Tens of Thousands Join Church at Easter

At Easter Vigil services around the country, the Catholic Church welcomed tens of thousands of new members. In the 90 U.S. dioceses for which Catholic News Service obtained figures, approximately 63,000 people became Catholics on April 22 during the solemn Easter Vigil, which is the high point of the church’s liturgical year. This figure includes nearly 24,000 catechumens, who were baptized, confirmed and received first Eucharist, as well as some 39,000 candidates, or already baptized Christians, who completed their initiation as Catholics through the sacraments of confirmation and Eucharist.

Cardinal Arinze Says Jesus’ Way Only Criterion of Right, Wrong

The way of Jesus is the criterion of right and wrong, not television, opinion polls or what others are doing, Cardinal Francis Arinze told Catholics at a parish in the Diocese of Trenton. The cardinal is president of the Pontifical Council for Interreligious Dialogue. Two days earlier as a keynote speaker for the Eucharistic Convocation convened by the Archdiocese of Philadelphia, the cardinal said Jesus Christ is our model. Everybody is to be like him: the rich, the poor, the powerless, the powerful.

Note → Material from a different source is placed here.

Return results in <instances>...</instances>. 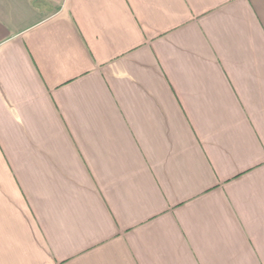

The church’s preferential option for the poor must not be interpreted to mean a neglect of the leading sectors of society, he added, saying that leaders in the political and economic spheres and in union-related, military, social scientific and cultural areas of life must also be evangelized. The best compendium of our faith today, Cardinal Arinze said, is the Catechism of the Catholic Church, which was put together by the best brains of our church in our time and authenticated by our Holy Father himself. If you don’t have a copy, sell your shoes and get one, he joked.

Nigerian Archbishop Urges Reconciliation

Our government has the duty to mobilize the whole nation, said Archbishop Anthony Okogie of Lagos on Easter Sunday at Holy Cross Cathedral. There is no time for further polarization of the country. There is urgent need to reconcile spirits, to heal divisions and encourage the participation of all. Dialogue is necessary, and a faithful one can only take place in an atmosphere of freedom, mutual trust, respect for different opinions and views. He said the current situation, in which Nigerians live with suspicion and fear, tends to render ineffective any move and program aimed at installing a lasting and true democracy. Ethnic violence in recent months, prompted by attempts to institute Islamic law in some parts of the country, claimed several lives and left property destroyed.

In Kosovo, Catholics, Muslims, Orthodox Form Joint Council

Catholic, Orthodox and Muslim leaders formed a joint council to promote democracy and human rights in Kosovo. They said they would also help rebuild each other’s places of worship and take concrete steps to ensure a better future for local inhabitants. We support the building of strong local democratic institutions that will continue to ensure security, peace and well-being for alland we look to the international community to provide necessary support, they said in a declaration on April 13, signed by Auxiliary Bishop Marko Sopi of Skopje-Prizren, as well as Muslim Mufti Rexhep Boja and the province’s Serbian Orthodox Bishop Artemije Radosaljevi of Raska and Prizren. The leaders said they had decided to establish the Interreligious Council of Kosovo after hearing the experiences of a Bosnian interfaith delegation, headed by Cardinal Vinko Puljic of Sarajevo, Bosnia and Herzegovina, which visited Pristina, Prizren and other towns on April 11-13.

Armenians in Jerusalem Commemorate Massacre

Demanding recognition and an apology for the crime committed against their people, Jerusalem’s Catholic and Orthodox Armenians commemorated the 85th anniversary of the Turkish massacre of Armenians. This year, for the first time, an Israeli government official attended the ceremony, held on April 24. Education Minister Yossi Sarid told the several hundred Armenians at the Armenian Orthodox St. James Church in the Old City he was committed to having the story of the Armenian genocide become part of the Israeli educational curriculum.